Serious note: About a month ago, I went down to the WTC "site"--not sure what it's called now. First it was the World Trade Center, then it was "the Pile," then it was "Ground Zero," then it was "the Basin" or "the Bathtub," and then it was "the Pit." I guess now it's called "The construction site of the Freedom Tower."
Anyhow, there's still a train station there, and not much else. But outside the pit there's such hustle and bustle all the time, with protesters, tourists, mourners, scam artists trying to sell you "relics," and so forth and so on. Normally when I am down there these days, I just hurry from the train platform (imagine being let off of a train in the bottom of a swimming pool) up the stairs and out and across the street, and I try not to take notice of the protesters and the scammers.

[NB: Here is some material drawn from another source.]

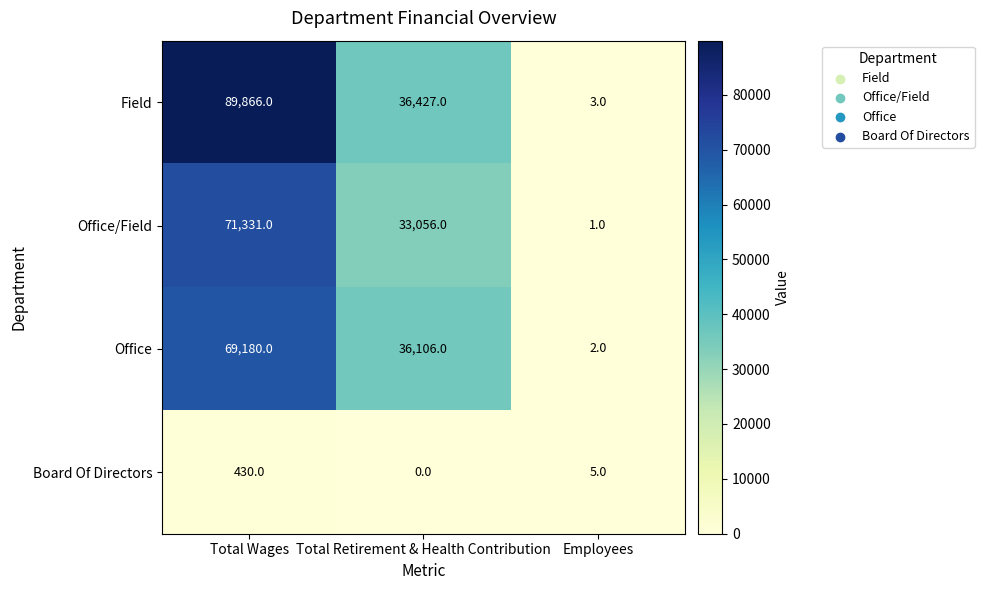

How many series are shown in this chart?

4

This past time, on my way back to my train, I had this cup of hot cider I had bought at a farmer's market, and I wanted to finish it before I went down and got my train, so I just stood right at the top of the stairs and just sort of...stood there for a really long time, waiting to see if I would FEEL something, you know? Like if I would cry, or mourn some more, or get mad at people for making it a site for politics, or whatever. There was a guy with a flute playing "Amazing Grace" over and over again, and lots of people taking turns snapping photos of each other in front of the giant hole in the ground (and why do these people feel like they should smile so huge in these photos?), and a guy trying to sell people photos of the people who jumped. And I just stood there and stood there, trying to make my mind and body as still as possible, no real reason, just to see what I would feel.
And after about ten minutes, I suddenly got this feeling that time is totally layered, and I felt like I could feel all the different eras that had passed right where I was standing. I started thinking about how at Christmastime, they would put these huge Nutcracker soldiers in between the arches of the buildings all around the plaza, and you would feel surrounded by giant toys as the businessmen hurried home, bent against the wind and not even noticing the Nutcrackers. There used to be a Krispy Kreme there, and I thought about how my husband always meant to buy a teeshirt there, but never actually did it. I thought about one time when I lost a contact on the subway, and then convinced the pharmacist in the WTC Duane Reade to sell me a replacement pair without a prescription. I thought about how, years ago, I took four paintings downtown and "displayed" them next to the Sbarro in the north tower while eating a muffin, and then said, "now I've had a show at the World Trade Center show," to my then-fiancee. I thought about how on the very night before they fell, the Century 21 clock said 81 degrees as we sat at the plaza for a few minutes before catching our train home. I just kept standing there and standing there, and these layers of time just kept sort of surfacing, even as all the hustle and bustle went on all around me. Obviously it wasn't all happy memories, but we've all had our noses rubbed in the unhappy stuff for five solid years now.
Whoa, just kind of went off there for a second. Maybe I should give up the paint and pursue a career in prose--who knows? All's I know is that's a lot of crap to read.